Why you can't call Donald Trump a liar (yet)
There's a growing number of media calling out President Donald Trump for saying things that aren't true. But does that make him a liar?
The word “lie” keeps appearing in news stories and columns about President Donald Trump. It makes me extremely uncomfortable.
Usually restrained media outlets are using the word casually in a way which doesn’t do justice to the implication of calling someone a “liar”.
To ‘lie’ is not simply saying something that is not true. A ‘liar’ is a person who sets out deliberately to mislead.
The key to a lie is intent.
A lie is something expressed as fact when it is not fact and it is expressed as fact with a specific intent and for a specific purpose.
And yet, the word “lie” gets included in news stories - and attributed to Trump’s statements - without any reporting that shows what intent might sit behind it. Intent is the key word and if you’re calling someone a liar then you have to show the intent.
New York Times' executive editor Dean Baquet said in a radio interview that the distinction between “baseless” - as in, not having a foundation in fact - and lie “perplexes our readers because people want very simple resolutions to complicated issues of language”.
Yet the New York Times has started using the word. It did so in reference to Trump disavowing the “birther lie”, as they called it in a headline. Baquet said it was different because Trump had invested credibility and years of effort making the claim Barack Obama was born outside the US even though clear evidence showed it was untrue.
It also did when Trump’s claimed he had won the popular vote.
The decision to use the word “lie” adds to hyperbole. It becomes shrill and in raising the impact it also increases the public’s ability to tolerate the “lie” as the accusation becomes a confrontation.
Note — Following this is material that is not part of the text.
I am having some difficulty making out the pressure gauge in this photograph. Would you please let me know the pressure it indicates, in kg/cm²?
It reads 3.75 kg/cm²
Senior vice president for news Michael Oreskes at NPR - which has avoided the word “lie” - said:
"Our job as journalists is to report, to find facts, and establish their authenticity and share them with everybody. It's really important that people understand that these aren't our opinions. ... These are things we've established through our journalism, through our reporting ... and I think the minute you start branding things with a word like 'lie,' you push people away from you."
Veteran journalist Dan Rather says call it out. “A lie, is a lie, is a lie,” he wrote on Facebook.
“Journalism, as I was taught it, is a process of getting as close to some valid version of the truth as is humanly possible.”
Not calling Trump’s wrong statements “lies” is “hiding behind semantics and euphemisms”.
“Our role is to call it as we see it, based on solid reporting. When something is, in fact, a demonstrable lie, it is our responsibility to say so.”
Rather’s view doesn’t excuse the use of the word “lie”. It points to where we need to get to.
We don’t know why Trump says the things he does.
As I’ve said, there’s been little reporting which actually shows those reasons. We don’t know why he made statements about thousands of Muslim people cheering the attack on the Twin Towers (not accurate) or widespread voter fraud (contrary to evidence) or inauguration crowd size (contrary to what anyone looking could see).
We can imagine why he might have said these things.
But we don’t know. Was there intent? Was it a conscious decision to choose a false path, knowing it was false, and pursuing it for a reason?
What is the reason? Why has he chosen to pursue a path which is contrary to fact and probably so?
Trump doesn’t have a good record. PolitiFact has been fact-checking Trumps statements and currently has the President uttering falsehoods in 68 per cent of cases. He has made statements which are rated “true” on just 4 per cent of occasions.
Trump called journalists “among the most dishonest human beings on earth”. He also called media “the opposition party”.
Calling a falsehood out as a “lie” buys into this confrontation.
It supplants the judgment of readers, listeners or viewers. It gets there before they do with the accusation of intent.
Reuters Editor-in-Chief Steve Adler said it best in his memo to staff about covering Trump. He write of how its journalists faced opposition from leaders in many countries in the world. It was responded to “by doing our best to protect our journalists, by recommitting ourselves to reporting fairly and honestly, by doggedly gathering hard-to-get information – and by remaining impartial’.
The problem with “intent” is that Trump might not have one. We don’t know. He could simply be mad. There are Republican senators who have raised concerns about his mental health.
He might not be mad. There might not be a coherent belief which lasts from one statement to the next. That’s not a “lie”. He might be chaos.
There is so much judgment implied in the word “lie”. News reporting should rarely judge. When it does so, the public deserves proof.